The overarching goals of “Sibhekelela izingane zethu (SIZE)” or “We look out for our children” are to generate usable knowledge about how South African children are being affected by the co-occurring adversities caused by household poverty and HIV/AIDS, and to assess the reach and influence of current government-funded grants and services. To this end, researchers at New York University (NYU) and HumanSciences Research Council (HSRC)conducted a short-term (18 month) longitudinal study of 1,800 children aged 7 years, 0 months to 10 years, 11 months, and their families/households. This study was guided by the following three primary aims: 1) to examine the influences of various household risk factors and child experiences on child well-being; 2) to examine the influences of various grants and services on child well-being; and 3) to examine the influences of various community factors on the relationships a) between household influences and child well-being; and b) between policy influences (i.e., grants and services) and child well-being. Studying children who were 7 to almost 11 years old at the start of the study and 8.5 to almost 12.5 years at the 1.5-year follow-up allowed the project to optimally address these aims, as children were followed at the peak ages for orphaning, and while they were still in primary school.

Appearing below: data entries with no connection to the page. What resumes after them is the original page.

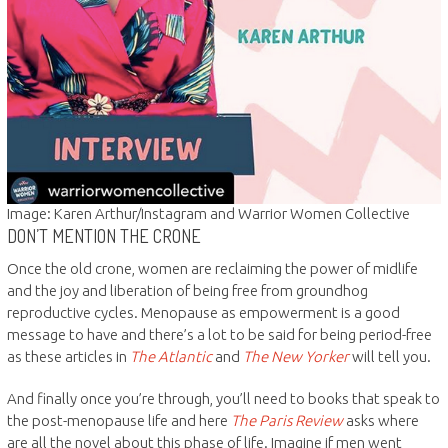
Image: Karen Arthur/Instagram and Warrior Women Collective
DON’T MENTION THE CRONE
Once the old crone, women are reclaiming the power of midlife
and the joy and liberation of being free from groundhog
reproductive cycles. Menopause as empowerment is a good
message to have and there’s a lot to be said for being period-free
as these articles in
The Atlantic
and
The New Yorker
will tell you.
And finally once you’re through, you’ll need to books that speak to
the post-menopause life and here
The Paris Review
asks where
are all the novel about this phase of life. Imagine if men went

Study participants (children and their households) were systematically sampled from 24 communities in the Msunduzi municipality in KwaZulu-Natal (KZN), which is characterized by high rates of both household poverty and parental illness and death. This area was chosen for its geographic representativeness of South Africa, and has a population that is 95% Zulu. Each community was selected based upon the presence of a school serving 7-10 year old children, and was demarcated using a combination of data about both the school’s catchment area and geographic boundaries identified by aerial maps. Aerial mapping was then used to identify and enumerate all households within each geographically bounded community. A small number of households (approximately 20) were randomly selected from each community for use as cluster nodes, around each of which a cluster of the nearest 30 households was selected. All households in each cluster (including the cluster node) were screened for eligibility for the study. Eligible households (defined as those which served as primary residences for at least one child aged 7-10 years and whose members spoke isiZulu) were recruited to the study. This process was repeated until approximately 75 households in each large community were enrolled in the study. In very small, rural communities, all households were screened for eligibility, and all eligible households in the community were recruited to the study.
A total of approximately 1,800 households were recruited to the study. Following a consent process, one member of each household completed a face-to-face survey about the household conducted in isiZulu. At a later date, following an additional consent process, the primary caregiver of the 7-10 year old focal child in each household completed a face-to-face survey about himself or herself and about the child. In approximately 85% of households, the caregiver was the same person who completed the household survey. At a third date, following an additional consent process, the focal child completed both a face-to-face survey and a series of cognitive assessments. All survey responses were recorded electronically. Respondents were compensated for their time with a food parcel valued at approximately R30 ($5). A second wave of data collection for all three surveys, following the first wave by approximately 18 months, is currently underway. The institutional review boards at both NYU and HSRC approved all study procedures.